> Work item:
Apart from the pictures, reproduce the data below exactly as it stands.

> Data block:
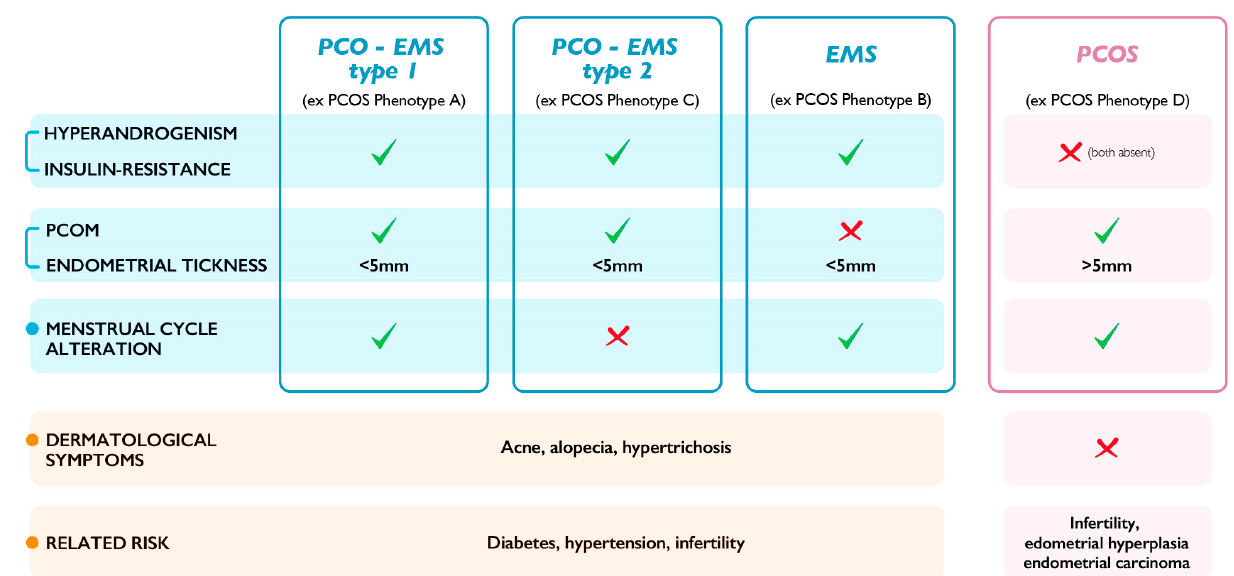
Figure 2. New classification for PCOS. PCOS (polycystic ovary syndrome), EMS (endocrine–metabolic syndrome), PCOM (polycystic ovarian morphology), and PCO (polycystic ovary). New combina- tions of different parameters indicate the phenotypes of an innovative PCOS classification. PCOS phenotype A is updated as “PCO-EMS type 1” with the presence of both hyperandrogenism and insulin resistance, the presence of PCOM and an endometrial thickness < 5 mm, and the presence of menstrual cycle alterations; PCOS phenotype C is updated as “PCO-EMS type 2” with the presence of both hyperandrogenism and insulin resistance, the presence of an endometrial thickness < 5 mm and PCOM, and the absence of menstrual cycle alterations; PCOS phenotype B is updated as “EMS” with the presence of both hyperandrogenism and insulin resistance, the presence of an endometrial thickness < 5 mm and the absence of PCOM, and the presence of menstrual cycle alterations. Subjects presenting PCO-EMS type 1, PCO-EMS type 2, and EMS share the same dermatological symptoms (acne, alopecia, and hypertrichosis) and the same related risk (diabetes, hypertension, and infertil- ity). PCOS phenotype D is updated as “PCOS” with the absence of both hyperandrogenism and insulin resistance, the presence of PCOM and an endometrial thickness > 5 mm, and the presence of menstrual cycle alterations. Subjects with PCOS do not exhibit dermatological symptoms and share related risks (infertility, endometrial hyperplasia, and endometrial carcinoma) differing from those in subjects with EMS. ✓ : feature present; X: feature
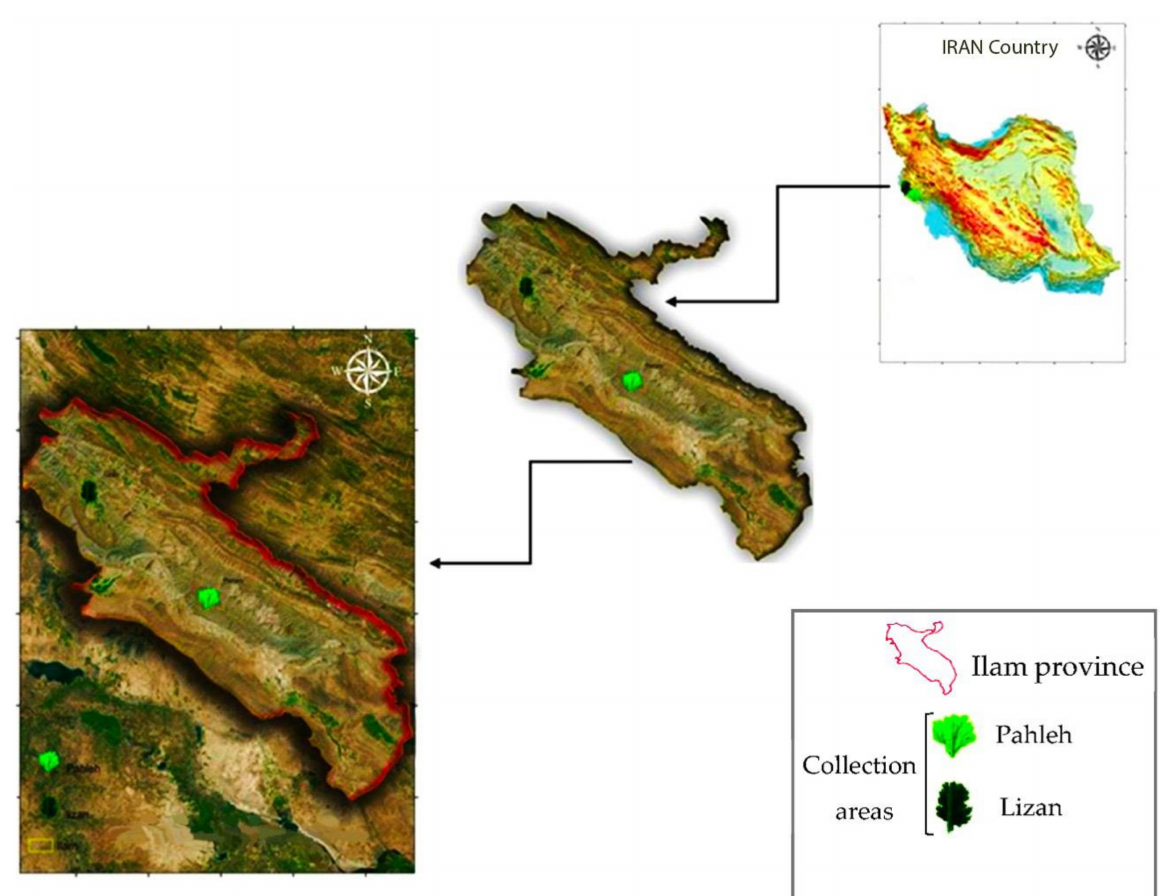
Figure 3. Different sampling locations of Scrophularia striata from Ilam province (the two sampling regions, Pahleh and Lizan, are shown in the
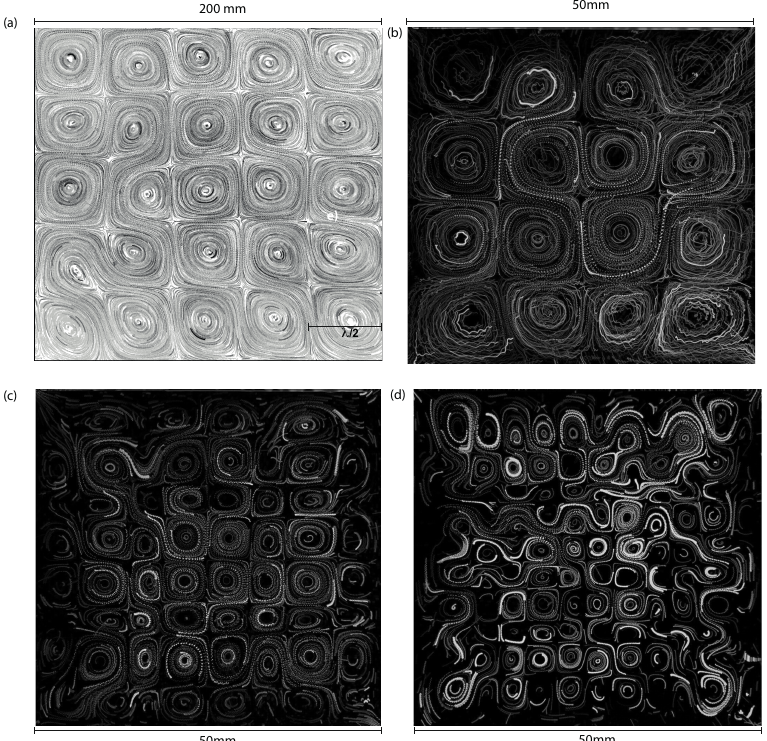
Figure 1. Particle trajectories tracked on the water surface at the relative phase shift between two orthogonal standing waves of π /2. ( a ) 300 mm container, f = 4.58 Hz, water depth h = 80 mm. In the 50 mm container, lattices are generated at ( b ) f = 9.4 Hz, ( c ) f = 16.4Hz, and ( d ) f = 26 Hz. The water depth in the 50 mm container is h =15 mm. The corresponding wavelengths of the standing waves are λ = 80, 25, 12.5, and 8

> Result for this exercise:
Figure 2. New classification for PCOS. PCOS (polycystic ovary syndrome), EMS (endocrine–metabolic syndrome), PCOM (polycystic ovarian morphology), and PCO (polycystic ovary). New combina- tions of different parameters indicate the phenotypes of an innovative PCOS classification. PCOS phenotype A is updated as “PCO-EMS type 1” with the presence of both hyperandrogenism and insulin resistance, the presence of PCOM and an endometrial thickness < 5 mm, and the presence of menstrual cycle alterations; PCOS phenotype C is updated as “PCO-EMS type 2” with the presence of both hyperandrogenism and insulin resistance, the presence of an endometrial thickness < 5 mm and PCOM, and the absence of menstrual cycle alterations; PCOS phenotype B is updated as “EMS” with the presence of both hyperandrogenism and insulin resistance, the presence of an endometrial thickness < 5 mm and the absence of PCOM, and the presence of menstrual cycle alterations. Subjects presenting PCO-EMS type 1, PCO-EMS type 2, and EMS share the same dermatological symptoms (acne, alopecia, and hypertrichosis) and the same related risk (diabetes, hypertension, and infertil- ity). PCOS phenotype D is updated as “PCOS” with the absence of both hyperandrogenism and insulin resistance, the presence of PCOM and an endometrial thickness > 5 mm, and the presence of menstrual cycle alterations. Subjects with PCOS do not exhibit dermatological symptoms and share related risks (infertility, endometrial hyperplasia, and endometrial carcinoma) differing from those in subjects with EMS. ✓ : feature present; X: feature
Figure 3. Different sampling locations of Scrophularia striata from Ilam province (the two sampling regions, Pahleh and Lizan, are shown in the
Figure 1. Particle trajectories tracked on the water surface at the relative phase shift between two orthogonal standing waves of π /2. ( a ) 300 mm container, f = 4.58 Hz, water depth h = 80 mm. In the 50 mm container, lattices are generated at ( b ) f = 9.4 Hz, ( c ) f = 16.4Hz, and ( d ) f = 26 Hz. The water depth in the 50 mm container is h =15 mm. The corresponding wavelengths of the standing waves are λ = 80, 25, 12.5, and 8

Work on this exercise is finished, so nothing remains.